--- Extracted material ---

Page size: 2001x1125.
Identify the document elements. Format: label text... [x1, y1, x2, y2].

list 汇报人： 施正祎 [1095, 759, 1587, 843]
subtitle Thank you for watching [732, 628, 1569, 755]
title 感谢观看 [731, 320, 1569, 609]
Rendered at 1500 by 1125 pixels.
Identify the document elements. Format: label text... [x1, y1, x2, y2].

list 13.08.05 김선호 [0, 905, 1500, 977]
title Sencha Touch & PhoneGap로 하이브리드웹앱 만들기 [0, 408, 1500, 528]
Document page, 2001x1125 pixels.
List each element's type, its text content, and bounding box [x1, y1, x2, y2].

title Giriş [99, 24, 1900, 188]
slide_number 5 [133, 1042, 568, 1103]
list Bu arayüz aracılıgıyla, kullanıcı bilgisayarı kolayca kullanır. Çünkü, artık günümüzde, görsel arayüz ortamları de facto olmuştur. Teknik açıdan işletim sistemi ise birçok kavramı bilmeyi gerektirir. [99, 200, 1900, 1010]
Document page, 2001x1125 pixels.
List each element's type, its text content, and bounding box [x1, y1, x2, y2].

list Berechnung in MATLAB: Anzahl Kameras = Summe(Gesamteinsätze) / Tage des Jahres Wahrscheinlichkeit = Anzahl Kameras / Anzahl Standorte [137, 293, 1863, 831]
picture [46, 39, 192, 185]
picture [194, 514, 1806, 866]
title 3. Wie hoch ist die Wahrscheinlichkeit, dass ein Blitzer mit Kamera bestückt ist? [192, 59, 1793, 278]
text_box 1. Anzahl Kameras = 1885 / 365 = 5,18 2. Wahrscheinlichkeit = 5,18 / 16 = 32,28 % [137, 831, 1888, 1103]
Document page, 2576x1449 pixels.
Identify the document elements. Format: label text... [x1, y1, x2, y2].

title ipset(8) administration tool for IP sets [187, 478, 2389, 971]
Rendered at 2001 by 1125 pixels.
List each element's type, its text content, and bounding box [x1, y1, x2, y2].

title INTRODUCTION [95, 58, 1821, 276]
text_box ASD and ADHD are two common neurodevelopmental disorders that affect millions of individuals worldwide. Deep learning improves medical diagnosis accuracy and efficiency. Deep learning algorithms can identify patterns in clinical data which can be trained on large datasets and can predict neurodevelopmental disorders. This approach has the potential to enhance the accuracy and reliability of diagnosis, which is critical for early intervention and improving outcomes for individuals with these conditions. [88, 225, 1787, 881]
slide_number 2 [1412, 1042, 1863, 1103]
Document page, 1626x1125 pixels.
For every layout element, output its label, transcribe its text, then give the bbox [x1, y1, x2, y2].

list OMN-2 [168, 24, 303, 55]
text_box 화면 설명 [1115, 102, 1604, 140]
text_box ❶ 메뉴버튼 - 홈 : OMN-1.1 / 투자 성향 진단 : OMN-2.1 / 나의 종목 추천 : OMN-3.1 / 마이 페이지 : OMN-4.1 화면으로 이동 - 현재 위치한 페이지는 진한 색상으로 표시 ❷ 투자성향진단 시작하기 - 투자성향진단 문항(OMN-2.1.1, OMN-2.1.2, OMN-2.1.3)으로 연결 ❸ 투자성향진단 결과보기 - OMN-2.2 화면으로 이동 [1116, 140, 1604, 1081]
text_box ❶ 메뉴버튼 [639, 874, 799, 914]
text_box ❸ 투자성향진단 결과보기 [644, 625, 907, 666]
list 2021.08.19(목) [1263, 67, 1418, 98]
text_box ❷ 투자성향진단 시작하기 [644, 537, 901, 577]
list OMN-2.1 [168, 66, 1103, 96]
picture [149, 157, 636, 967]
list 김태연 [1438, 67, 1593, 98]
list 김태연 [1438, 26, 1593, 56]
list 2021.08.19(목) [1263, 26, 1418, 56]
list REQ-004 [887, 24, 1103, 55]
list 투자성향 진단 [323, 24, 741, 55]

---

## What this task involves
Report only the number of lines in the data above that contain "Rendered".

## Completed task
2